--- Passage shown ---

Tuesday, April 2, 2024

#AtoZChallenge2024: B is for Basic Set Dungeons & Dragons

Dungeons & Dragons Basic Book

Yesterday I talked about the Advanced Dungeons & Dragons game.  Today I want to take a step back and talk about the Basic D&D game.  Though there are several sets that can make the claim of being the "Basic Set."

Regardless of how many or for which edition they all share some things in common.  The Basic set is usually a simpler or stripped-down version of the D&D game designed to introduce new players. They typically come in a boxed set and very often have the very first set of dice a player will own.

My own history with D&D begins with the Basic game. 

Moldvay D&D Basic

Christmas 1981 will forever go down in my memory as the one where everything changed.  I was in Junior High and had been playing D&D for about two years, off and on.  I had read the Monster Manual and I had a copy, badly xeroxed, of the Holmes Basic set.

Christmas though was the turning point. I got two box sets that year; the Ballantine Books boxed set of Lord of the Rings and the "magenta" Basic Set.
Inside was finally my own book, not a copy of someone else's book. I had my own dice (finally!) and a complete adventure.
I devoured that book. Cover to cover. Every page was read and read over and over.

A lot of people talk about "the Red Box." My Red Box was magenta and had Erol Otis on the cover.  For me this was the start of what became "my" D&D. Not someone else's game, but my own.

In 1981, I felt fairly proficient in D&D. But with Holmes D&D, I always felt like something was missing. I only learned later about the "Little Brown Books" and how "Basic" actually came about.

The Moldvay Basic set had almost everything I ever needed for a game.  Plenty of classes and races.  More monsters than I expected (it had dragons!!) and what then felt like tons of spells.  I made dozens of characters, some that saw actual game play, but I didn't care, for me it was the joy of endless possibilities. And that was just in the first couple of dozen pages.

Everything I know about exploring a dungeon, checking for traps, carrying holy water and a 10' pole began here.  I learned that ghouls can cause paralysis (unless you were an elf!) and that zombies always attacked last in the round.  I learned that Thouls was a magical cross-breed between a hobgoblin troll and a ghoul. No, I still have no idea how they are made. I got to meet Morgan Ironwolf herself.

---

- **What this task involves**: Extend the blog post about the Basic Set of Dungeons & Dragons, picking up right after its last sentence.

--- Data section ---

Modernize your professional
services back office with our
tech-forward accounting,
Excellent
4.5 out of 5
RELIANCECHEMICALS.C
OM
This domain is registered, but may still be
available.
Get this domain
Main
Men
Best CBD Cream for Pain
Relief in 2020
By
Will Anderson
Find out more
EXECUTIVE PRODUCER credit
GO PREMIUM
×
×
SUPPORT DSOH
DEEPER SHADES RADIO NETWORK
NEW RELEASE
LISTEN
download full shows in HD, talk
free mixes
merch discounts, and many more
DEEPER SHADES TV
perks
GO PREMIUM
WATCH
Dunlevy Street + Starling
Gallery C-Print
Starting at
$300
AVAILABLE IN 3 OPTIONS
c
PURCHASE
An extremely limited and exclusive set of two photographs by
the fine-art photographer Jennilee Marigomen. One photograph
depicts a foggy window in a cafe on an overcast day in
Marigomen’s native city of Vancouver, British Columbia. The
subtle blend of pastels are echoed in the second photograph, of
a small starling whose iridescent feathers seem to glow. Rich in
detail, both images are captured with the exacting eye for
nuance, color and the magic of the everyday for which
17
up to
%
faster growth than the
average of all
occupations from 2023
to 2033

---

- **Result of the task**:
There was a sample adventure in the book, but I never really looked over. I don't think anyone did. It was called the Haunted Keep by the way. Though I very recently was reading that someone put it under the Keep in the famous adventure, Keep on the Borderlands.

This magenta-colored box with strange art on the cover also had other prizes. There inside was my first set of real D&D dice.  No more raiding board games for six-siders, though I learned those dice were properly called "d6s," and my new ones were "polyhedral."  I had a set of blue dice with a white crayon to color them in.  They are not great dice, even then, I knew.  But they were mine, and that is all that mattered.

I want to pause here a second and come back to that art.  Let's look at the cover again.  A woman casting a spell, a man with a spear. Fighting some sort of water dragon (that didn't even appear in the rules!). But look how awesome it is. Do you need to know anything else? No. They are fighting a dragon! That box is why so many gamers fell in love with the art of Erol Otis.  Inside are some equally important names; Jeff Dee, James Roslof, David LaForce, and Bill Willingham.  They gave this D&D a look that was different than AD&D.  I love that art in AD&D, but in this book, that art was just so...timeless. It was D&D.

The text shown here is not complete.